* _EXCERPTED DATA_:
---+---
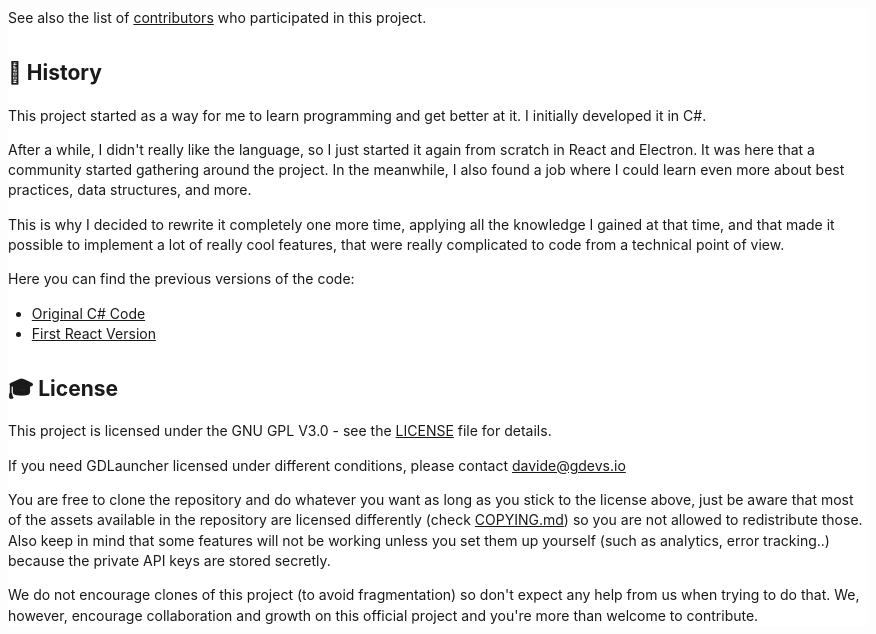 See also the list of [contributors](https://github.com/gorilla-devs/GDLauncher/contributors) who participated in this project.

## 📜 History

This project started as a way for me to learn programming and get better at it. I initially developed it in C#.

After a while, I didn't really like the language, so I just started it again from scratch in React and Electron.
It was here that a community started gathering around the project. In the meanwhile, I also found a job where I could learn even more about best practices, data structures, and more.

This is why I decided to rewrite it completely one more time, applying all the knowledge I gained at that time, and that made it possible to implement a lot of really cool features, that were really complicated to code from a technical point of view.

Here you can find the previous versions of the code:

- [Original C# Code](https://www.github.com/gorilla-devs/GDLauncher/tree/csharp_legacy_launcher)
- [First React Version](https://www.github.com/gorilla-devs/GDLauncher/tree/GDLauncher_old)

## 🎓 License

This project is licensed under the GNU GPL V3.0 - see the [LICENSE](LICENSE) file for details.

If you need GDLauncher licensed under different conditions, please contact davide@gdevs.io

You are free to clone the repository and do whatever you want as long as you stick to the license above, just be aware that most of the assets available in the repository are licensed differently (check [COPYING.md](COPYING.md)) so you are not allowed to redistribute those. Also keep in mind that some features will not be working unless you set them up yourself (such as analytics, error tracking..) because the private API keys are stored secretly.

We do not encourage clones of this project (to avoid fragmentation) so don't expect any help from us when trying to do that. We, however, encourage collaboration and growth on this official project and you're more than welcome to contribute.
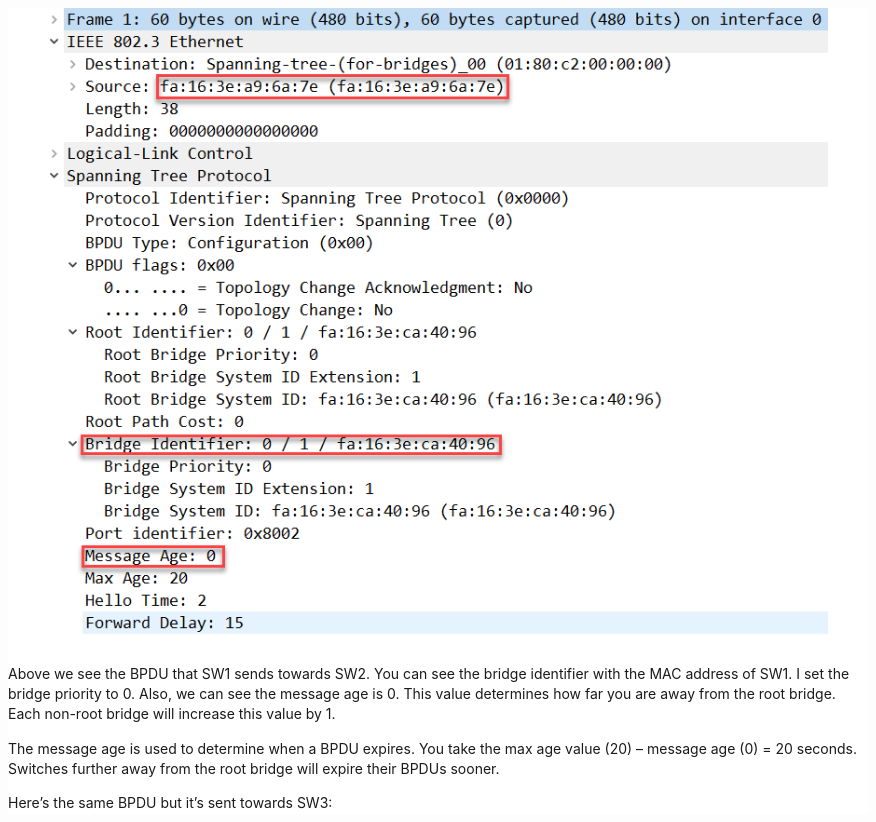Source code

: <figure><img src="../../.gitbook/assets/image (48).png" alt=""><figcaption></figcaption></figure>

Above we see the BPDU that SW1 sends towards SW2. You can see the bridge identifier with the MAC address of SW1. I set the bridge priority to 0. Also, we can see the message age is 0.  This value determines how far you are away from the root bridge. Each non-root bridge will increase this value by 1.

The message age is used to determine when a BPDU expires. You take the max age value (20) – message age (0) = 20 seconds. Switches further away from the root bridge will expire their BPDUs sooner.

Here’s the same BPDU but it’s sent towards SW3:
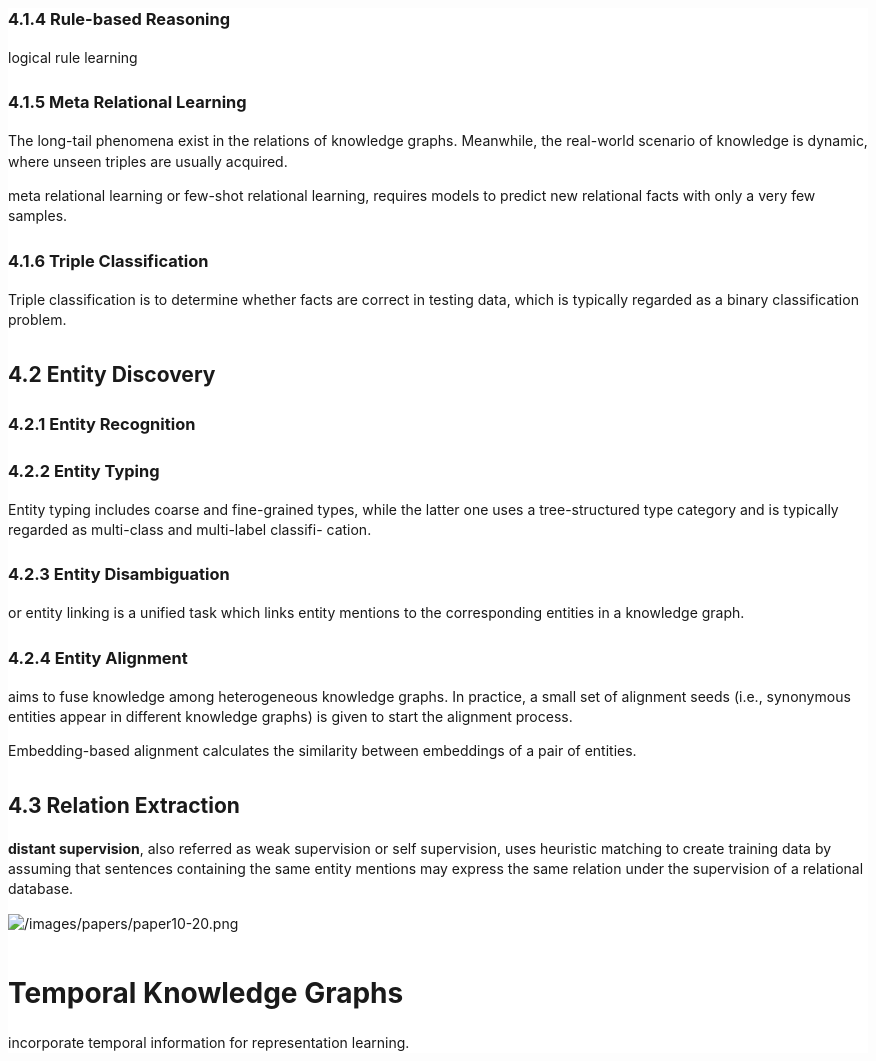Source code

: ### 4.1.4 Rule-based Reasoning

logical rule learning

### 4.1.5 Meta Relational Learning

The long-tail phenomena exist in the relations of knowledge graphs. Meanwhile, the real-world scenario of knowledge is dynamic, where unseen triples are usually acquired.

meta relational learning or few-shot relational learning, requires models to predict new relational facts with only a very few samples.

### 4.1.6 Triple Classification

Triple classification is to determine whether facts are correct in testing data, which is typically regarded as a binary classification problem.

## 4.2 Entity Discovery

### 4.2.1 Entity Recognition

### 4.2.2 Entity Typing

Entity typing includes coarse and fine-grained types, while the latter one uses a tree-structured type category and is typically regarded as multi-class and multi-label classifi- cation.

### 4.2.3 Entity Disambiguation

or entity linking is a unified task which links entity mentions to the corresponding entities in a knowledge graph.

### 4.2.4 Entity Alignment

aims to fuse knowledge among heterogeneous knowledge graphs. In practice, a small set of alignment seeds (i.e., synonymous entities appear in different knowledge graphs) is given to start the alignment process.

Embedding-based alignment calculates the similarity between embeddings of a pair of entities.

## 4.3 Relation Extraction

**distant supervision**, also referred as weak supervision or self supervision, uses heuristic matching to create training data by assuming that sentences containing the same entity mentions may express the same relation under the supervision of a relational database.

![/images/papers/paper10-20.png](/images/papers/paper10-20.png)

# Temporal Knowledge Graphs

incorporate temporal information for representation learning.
---+---
* _WHAT YOU WILL DO_: Set down, exactly as they stand above, the lines starting with the line with "- [First React" and going on through the line with "You are free", and no others.

* _TASK RESPONSE_:
- [First React Version](https://www.github.com/gorilla-devs/GDLauncher/tree/GDLauncher_old)

## 🎓 License

This project is licensed under the GNU GPL V3.0 - see the [LICENSE](LICENSE) file for details.

If you need GDLauncher licensed under different conditions, please contact davide@gdevs.io

You are free to clone the repository and do whatever you want as long as you stick to the license above, just be aware that most of the assets available in the repository are licensed differently (check [COPYING.md](COPYING.md)) so you are not allowed to redistribute those. Also keep in mind that some features will not be working unless you set them up yourself (such as analytics, error tracking..) because the private API keys are stored secretly.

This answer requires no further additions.